Note: The generated video cannot be viewed directly in the container. You need to right-click the file to download the video to your local computer for viewing.
Other code information
Latte inference code
Latte can get four models by training on four standard video generation datasets (FaceForensics, SkyTimelapse, UCF101 and Taichi-HD). Each model will generate a video of the corresponding scene.
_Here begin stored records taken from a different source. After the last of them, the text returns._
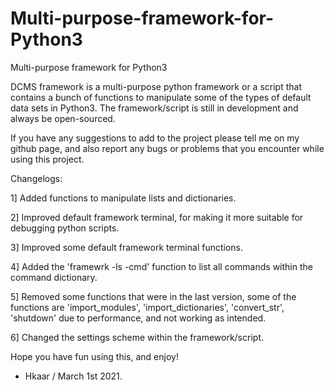 # Multi-purpose-framework-for-Python3
Multi-purpose framework for Python3

DCMS framework is a multi-purpose python framework or a script that contains a bunch 
of functions to manipulate some of the types of default data sets in Python3. The framework/script 
is still in development and always be open-sourced. 

If you have any suggestions to add to the project please tell me on my github page,
and also report any bugs or problems that you encounter while using this project.

Changelogs:

1] Added functions to manipulate lists and dictionaries.

2] Improved default framework terminal, for making it more suitable for debugging
python scripts.

3] Improved some default framework terminal functions.

4] Added the 'framewrk -ls -cmd' function to list all commands within the command
dictionary.

5] Removed some functions that were in the last version, some of the functions are
'import_modules', 'import_dictionaries', 'convert_str', 'shutdown' due to performance, 
and not working as intended.

6] Changed the settings scheme within the framework/script.

Hope you have fun using this, and enjoy!
- Hkaar / March 1st 2021.
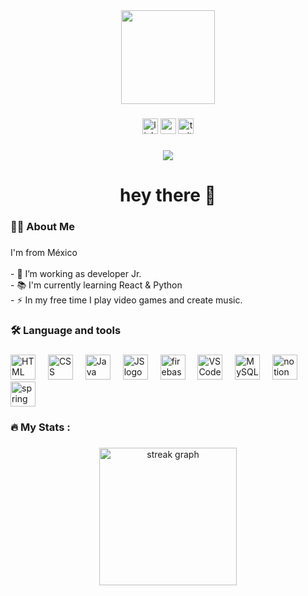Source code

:<div align="center">
  <img height="150" src="https://media.giphy.com/media/M9gbBd9nbDrOTu1Mqx/giphy.gif"  />
</div>

###

<div align="center">
  <img src="https://img.shields.io/static/v1?message=LinkedIn&logo=linkedin&label=&color=0077B5&logoColor=white&labelColor=&style=for-the-badge" height="25" alt="linkedin logo"  />
  <img src="https://img.shields.io/static/v1?message=Youtube&logo=youtube&label=&color=FF0000&logoColor=white&labelColor=&style=for-the-badge" height="25" alt="youtube logo"  />
  <img src="https://img.shields.io/static/v1?message=Twitter&logo=twitter&label=&color=1DA1F2&logoColor=white&labelColor=&style=for-the-badge" height="25" alt="twitter logo"  />
</div>

###

<div align="center">
  <img src="https://visitor-badge.laobi.icu/badge?page_id=maurodesouza.maurodesouza&"  />
</div>

###

<h1 align="center">hey there 👋</h1>

###

<h3 align="left">👩‍💻  About Me</h3>

###

<p align="left">I'm from México <br><br>- 🔭 I’m working as developer Jr.<br>- 📚 I'm currently learning React & Python <br>- ⚡ In my free time I play video games and create music. </p>

###

<h3 align="left">🛠 Language and tools</h3>

###

<div align="left">
  <img src="https://cdn.worldvectorlogo.com/logos/html-1.svg" height="40" alt="HTML logo"  />
  <img width="12" />
  <img src="https://cdn.worldvectorlogo.com/logos/css-3.svg" height="40" alt="CSS logo"  />
  <img width="12" />
  <img src="https://cdn.worldvectorlogo.com/logos/java-4.svg" height="40" alt="Java logo"  />
  <img width="12" />
  <img src="https://cdn.worldvectorlogo.com/logos/javascript-2.svg" height="40" alt="JS logo"  />
  <img width="12" />
  <img src="https://cdn.worldvectorlogo.com/logos/python-5.svg" height="40" alt="firebase logo"  />
  <img width="12" />
  <img src="https://cdn.worldvectorlogo.com/logos/visual-studio-code-1.svg" height="40" alt="VS Code logo"  />
  <img width="12" />
  <img src="https://cdn.worldvectorlogo.com/logos/mysql-logo-pure.svg" height="40" alt="MySQL logo"  />
  <img width="12" />
  <img src="https://cdn.worldvectorlogo.com/logos/notion-2.svg" height="40" alt="notion logo"  />
  <img width="12" />
  <img src="https://cdn.worldvectorlogo.com/logos/spring-boot-1.svg" height="40" alt="spring logo"  />
</div>

###

<h3 align="left">🔥   My Stats :</h3>

###

<div align="center">
  <img src="https://streak-stats.demolab.com?user=maurodesouza&locale=en&mode=daily&theme=dark&hide_border=false&border_radius=5&order=3" height="220" alt="streak graph"  />
</div>

###
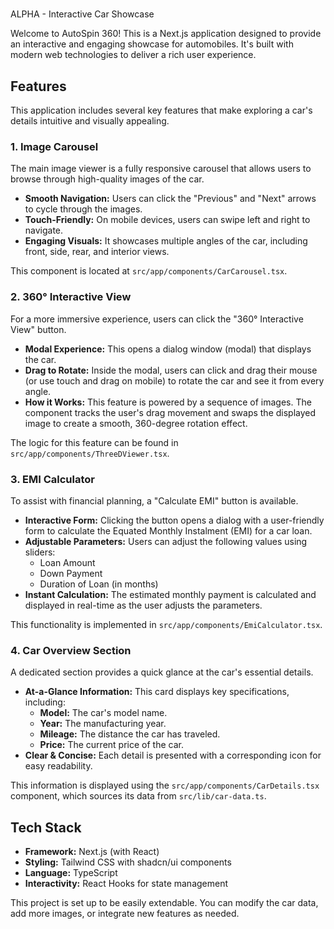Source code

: # 
ALPHA - Interactive Car Showcase

Welcome to AutoSpin 360! This is a Next.js application designed to provide an interactive and engaging showcase for automobiles. It's built with modern web technologies to deliver a rich user experience.

## Features

This application includes several key features that make exploring a car's details intuitive and visually appealing.

### 1. Image Carousel

The main image viewer is a fully responsive carousel that allows users to browse through high-quality images of the car.

- **Smooth Navigation:** Users can click the "Previous" and "Next" arrows to cycle through the images.
- **Touch-Friendly:** On mobile devices, users can swipe left and right to navigate.
- **Engaging Visuals:** It showcases multiple angles of the car, including front, side, rear, and interior views.

This component is located at `src/app/components/CarCarousel.tsx`.

### 2. 360° Interactive View

For a more immersive experience, users can click the "360° Interactive View" button.

- **Modal Experience:** This opens a dialog window (modal) that displays the car.
- **Drag to Rotate:** Inside the modal, users can click and drag their mouse (or use touch and drag on mobile) to rotate the car and see it from every angle.
- **How it Works:** This feature is powered by a sequence of images. The component tracks the user's drag movement and swaps the displayed image to create a smooth, 360-degree rotation effect.

The logic for this feature can be found in `src/app/components/ThreeDViewer.tsx`.

### 3. EMI Calculator

To assist with financial planning, a "Calculate EMI" button is available.

- **Interactive Form:** Clicking the button opens a dialog with a user-friendly form to calculate the Equated Monthly Instalment (EMI) for a car loan.
- **Adjustable Parameters:** Users can adjust the following values using sliders:
  - Loan Amount
  - Down Payment
  - Duration of Loan (in months)
- **Instant Calculation:** The estimated monthly payment is calculated and displayed in real-time as the user adjusts the parameters.

This functionality is implemented in `src/app/components/EmiCalculator.tsx`.

### 4. Car Overview Section

A dedicated section provides a quick glance at the car's essential details.

- **At-a-Glance Information:** This card displays key specifications, including:
  - **Model:** The car's model name.
  - **Year:** The manufacturing year.
  - **Mileage:** The distance the car has traveled.
  - **Price:** The current price of the car.
- **Clear & Concise:** Each detail is presented with a corresponding icon for easy readability.

This information is displayed using the `src/app/components/CarDetails.tsx` component, which sources its data from `src/lib/car-data.ts`.

## Tech Stack

- **Framework:** Next.js (with React)
- **Styling:** Tailwind CSS with shadcn/ui components
- **Language:** TypeScript
- **Interactivity:** React Hooks for state management

This project is set up to be easily extendable. You can modify the car data, add more images, or integrate new features as needed.
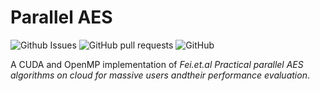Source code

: # Parallel AES
![Github Issues](https://img.shields.io/github/issues/gurupunskill/how-india-lives.svg) 
![GitHub pull requests](https://img.shields.io/github/issues-pr/gurupunskill/how-india-lives.svg)
![GitHub](https://img.shields.io/github/license/gurupunskill/how-india-lives.svg)

A CUDA and OpenMP implementation of _Fei.et.al Practical parallel AES algorithms on cloud for massive users andtheir performance evaluation_.
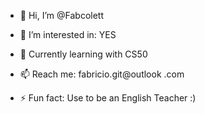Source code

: - 👋 Hi, I’m @Fabcolett
- 👀 I’m interested in: YES
- 🌱 Currently learning with CS50 
- 📫 Reach me: fabricio.git@outlook .com

- ⚡ Fun fact: Use to be an English Teacher :)

<!---
Fabcolett/Fabcolett is a ✨ special ✨ repository because its `README.md` (this file) appears on your GitHub profile.
You can click the Preview link to take a look at your changes.
--->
The following is an explanation of the operation: First enter the project, open the terminal and enter:cd Latte/
1. FaceForensics: Face Detection from Synthetic Images
Type in the terminal:bash sample/ffs.sh
To generate a face, after the program is finished, Latte/test_ffs
Check the generated results in the directory.
Note: Each generated result will overwrite the previous result.
2. SkyTimelapse: Photographic sky images
Type in the terminal:bash sample/sky.sh
To generate the sky, after the program ends, use the left Latte/test_sky
Generate results in the directory and download them to your local computer for viewing.
3. UCF101: Action Recognition from Realistic Action Videos
Type in the terminal:bash sample/ucf101.sh
To generate real action, after the program is finished, Latte/test_UCF101
Generate results in the directory and download them to your local computer for viewing.
4. Taichi-HD; High-definition video generation
Type in the terminal:bash sample/taichi.sh
To generate high-definition video, after the program is completed, Latte/test_Taichi
Generate results in the directory and download them to your local computer for viewing.